### Excerpted passage
****

What bugs me about Alex is when he says something like, "Oh, you picked the wrong one!" - how does he know what the contestant was thinking? 
OOOHHH! It makes him sound soooooooooooooooo arrogant!


----------



## spartanstew

Regina said:


> What bugs me about Alex is when he says something like, "Oh, you picked the wrong one!" - how does he know what the contestant was thinking?
> OOOHHH! It makes him sound soooooooooooooooo arrogant!


Yes, I still like him, but he's gotten much more arrogant over the years. Sometimes when a contestant misses, he acts as if they're stupid.


----------



## Regina

spartanstew said:


> Yes, I still like him, but he's gotten much more arrogant over the years. Sometimes when a contestant misses, he acts as if they're stupid.


I agree-he has gotten worse over the years. I have a hard time enjoying the show. I don't watch it every day-most days I watch double jeopardy and final jeopardy only or maybe just FJ-I just cannot stand that much Alex!


----------



## Bighouse

I find the contestant personal introductions often tiresome and...well...boring.


----------



## waynomo

Bighouse said:


> I find the contestant personal introductions often tiresome and...well...boring.


That's what the 30 skip is for.


----------



## waynomo

Regina said:


> What bugs me about Alex is when he says something like, "Oh, you picked the wrong one!" - how does he know what the contestant was thinking?
> OOOHHH! It makes him sound soooooooooooooooo arrogant!


Most of the time that makes sense in the context of the answer. There are 2 answers that make the most sense. Generally the contestants are really smart and can narrow things down.

Also, I'm sure he's given information on possible wrong answers that may prompt a specific response.


----------



## Bighouse

Sports or English Lit categories pretty much would mark the end of me...


----------



## Regina

waynomo said:


> Most of the time that makes sense in the context of the answer. There are 2 answers that make the most sense. Generally the contestants are really smart and can narrow things down.

****

### Provided data

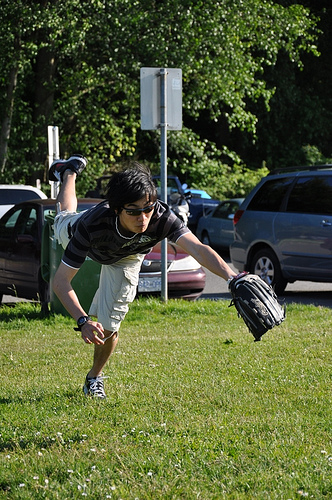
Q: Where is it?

****

### Problem to solve
Pick up the Jeopardy forum thread after its last line and keep writing it. The material has no connection to the Jeopardy forum thread.

### Answer to the exercise
> 
> Also, I'm sure he's given information on possible wrong answers that may prompt a specific response.


All of this is true, and I know this (being a smart person myself), but it does not make it any less annoying...maybe others enjoy it, but it makes my skin crawl!


----------



## trainman

waynomo said:


> Nope. It's all real time. They pause taping before Final Jeopardy. They can edit if something goes wrong, but that is rare.


I've been to a few "Jeopardy!" tapings, and it seems like at each one, Alex has re-recorded at least one clue during the following commercial break, because he stumbled over the pronunciation or something like that.

Also, if someone hits a Daily Double, and Alex says "before you make your wager, we have a change in scoring..." -- there was a tape stop and an edit there while the producers/writers/researchers conferred.


----------



## waynomo

Regina said:


> All of this is true, and I know this (being a smart person myself), but it does not make it any less annoying...maybe others enjoy it, but it makes my skin crawl!


Interesting take. To me it proves that I was at least on the right track if I thought it was what the contestant answered.


----------



## Regina

waynomo said:


> Interesting take. To me it proves that I was at least on the right track if I thought it was what the contestant answered.


Interesting take for me!


----------



## mattack

Bighouse said:


> I find the contestant personal introductions often tiresome and...well...boring.


I say no to 30 second skip in this case.. I FF through that at 2FF, because as far as I can tell, you can usually notice the relatively rare (but important) score corrections which sometimes happen during that segment.. but I don't have to listen to the banter... Once in a while, I'll listen to the banter if it's (1) a hot girl, (2) trying to figure out what Ken Jennings could come up with after ALL that time, or (3) something that clearly got uproarious laughter... oh, or (4) sometimes on the celeb version.


----------



## trainman

If you're curious what you're missing by fast-forwarding through the introductions, there's a Twitter account (unofficial) for that:


__ https://twitter.com/i/web/status/819697020176887808


----------



## Regina

trainman said:


> If you're curious what you're missing by fast-forwarding through the introductions, there's a Twitter account (unofficial) for that:
> 
> 
> __ https://twitter.com/i/web/status/819697020176887808


OMG! That's hilarious! I love it! Right to the point!
Once there was a contestant getting her PhD in Medieval Studies. I happened to be at my mother's house and my mother said, "What in the world do you do with that PhD?"
I replied, "You wait for the professor to die, then YOU teach Medieval Studies!" BA HA HA
I FF through the blather and save myself a lot of time...well, when I am at my own house


----------



## Howie

What's the difference between a chin up and a pull up? The other day one of the contestants didn't get credit for the former when Alex said the answer was the latter. I think she was robbed!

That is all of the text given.